[Tasks to perform]
- 1) In the Internet Explorer 9 Beta article, where was the beta announced?
- 2) Retype the portion of the Internet Explorer 9 Beta article that begins with the words containing "The final version" and ends with "of a snooze.".

[Text under study]
Internet Explorer 9 Beta Drops. It’s Lean, Fast and Modern
- By Michael Calore, Webmonkey
- September 15, 2010 |
- 11:28 am |
Microsoft released the first beta version of its new Internet Explorer web browser Wednesday morning.
Internet Explorer 9 Beta was made available for download shortly after it was announced at a launch event in San Francisco, around 10:00 a.m. Pacific time. The download link for Windows Vista and Windows 7 users can be accessed here.
The final version of IE9 is still some months off — Microsoft wouldn’t commit to a definite time frame for the browser’s release when we asked. But we’ve spent a few days in IE9 Beta’s company, and so far, it has proven to be a thoroughly modern machine. The world’s most-used browser is getting a new look, much expanded support for HTML5 and other 21st-century web technologies, and a big speed boost.
Quite a change. Microsoft has a reputation for being an also-ran when it comes to browser innovation. When IE8 arrived in March 2009, we found it rich in features, but lacking in support for the emerging standards powering the shiny apps that make the web exciting. IE8 was faster and more secure than its predecessor, but when it came to speed and productivity, it wasn’t up to snuff with its peers — Chrome, Firefox, Safari and Opera. In fact, it was a bit of a snooze.
A year and a half on, Microsoft has smelled the coffee and is wide awake at the wheel. IE is fit to play in the same league as the other browsers.

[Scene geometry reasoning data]

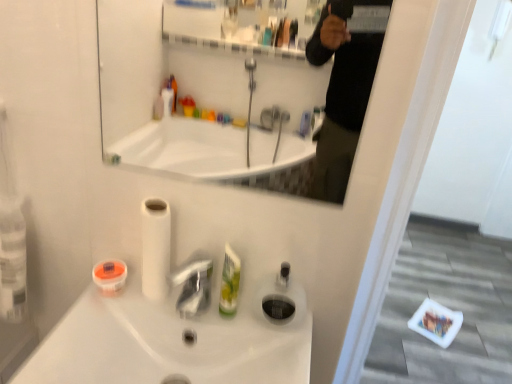
The width and height of the screenshot is (512, 384). I want to click on vacant region to the left of green plastic mouthwash at center, which is counted as the second mouthwash, starting from the left, so click(165, 317).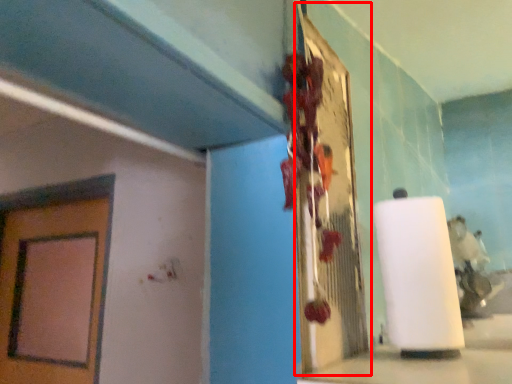
Question: From the image's perspective, what is the correct spatial relationship of bulletin board (annotated by the red box) in relation to paper towel?

Choices:
 (A) above
 (B) below

Answer: (A)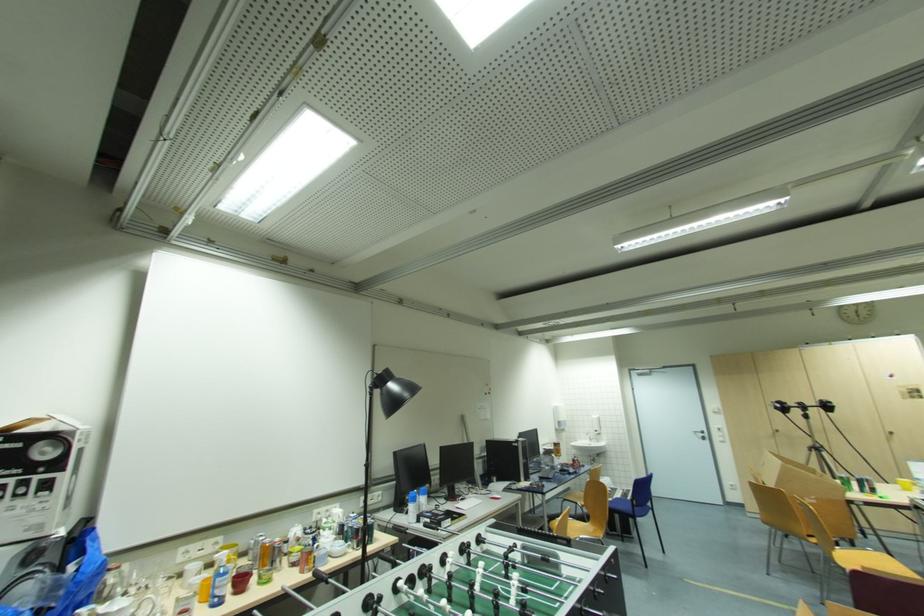
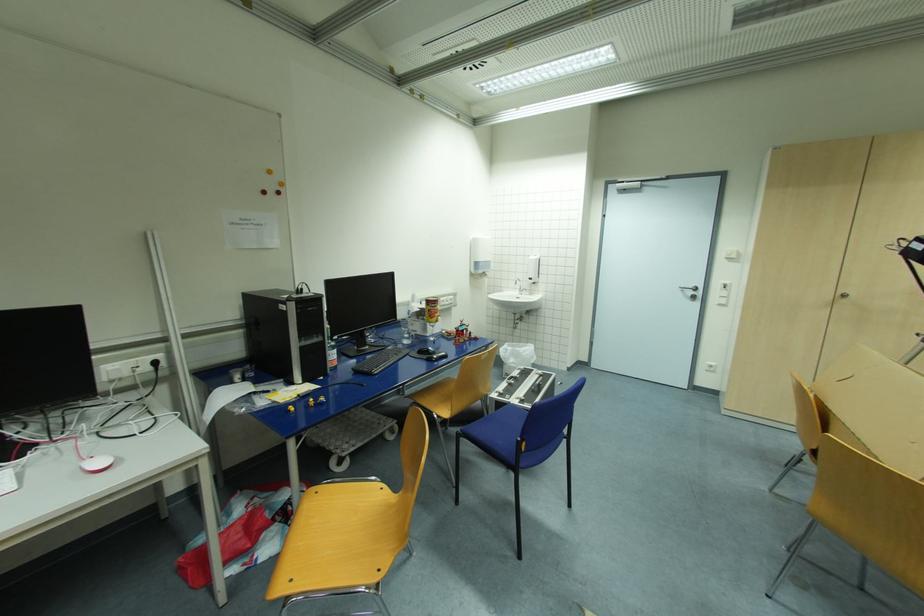
In the second image, find the point that corresponds to the point at 560,445 in the first image.

(433, 302)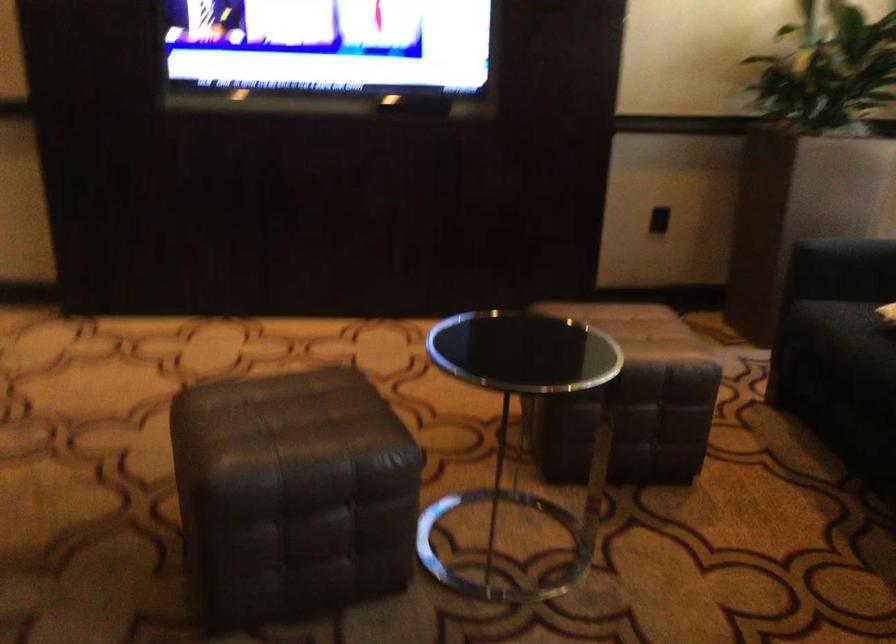
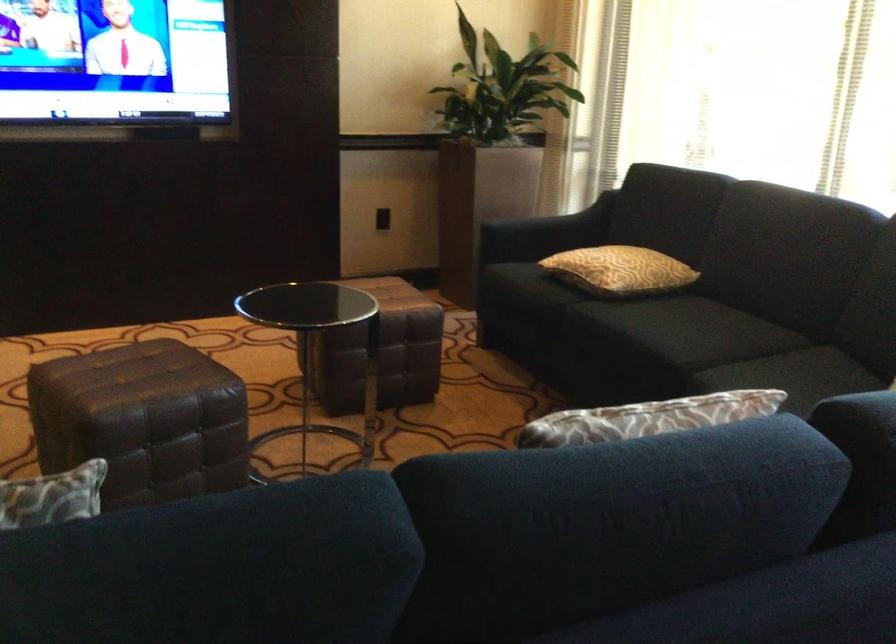
Question: The camera is either moving clockwise (left) or counter-clockwise (right) around the object. The first image is from the beginning of the video and the second image is from the end. Is the camera moving left or right when shooting the video?

Choices:
 (A) Left
 (B) Right

Answer: (A)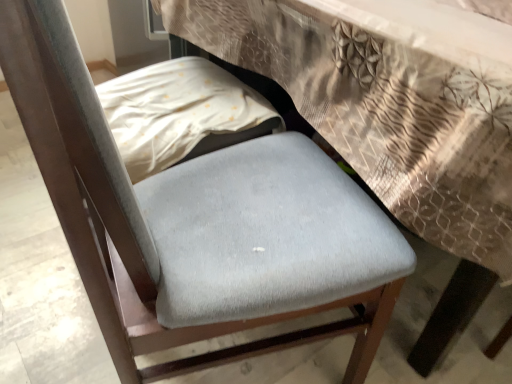
Locate an element on the screen. white fabric sheet at center is located at coordinates (381, 115).

The width and height of the screenshot is (512, 384). What do you see at coordinates (381, 115) in the screenshot? I see `white fabric sheet at center` at bounding box center [381, 115].

Find the location of a particular element. Image resolution: width=512 pixels, height=384 pixels. white fabric sheet at center is located at coordinates (381, 115).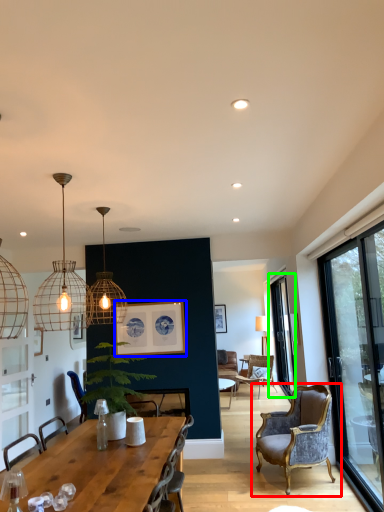
Question: Which is nearer to the chair (highlighted by a red box)? picture frame (highlighted by a blue box) or window (highlighted by a green box).

Choices:
 (A) picture frame
 (B) window

Answer: (B)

[Set of answers]
- 1) At a launch event in San Francisco.

- 2)
The final version of IE9 is still some months off — Microsoft wouldn’t commit to a definite time frame for the browser’s release when we asked. But we’ve spent a few days in IE9 Beta’s company, and so far, it has proven to be a thoroughly modern machine. The world’s most-used browser is getting a new look, much expanded support for HTML5 and other 21st-century web technologies, and a big speed boost.
Quite a change. Microsoft has a reputation for being an also-ran when it comes to browser innovation. When IE8 arrived in March 2009, we found it rich in features, but lacking in support for the emerging standards powering the shiny apps that make the web exciting. IE8 was faster and more secure than its predecessor, but when it came to speed and productivity, it wasn’t up to snuff with its peers — Chrome, Firefox, Safari and Opera. In fact, it was a bit of a snooze.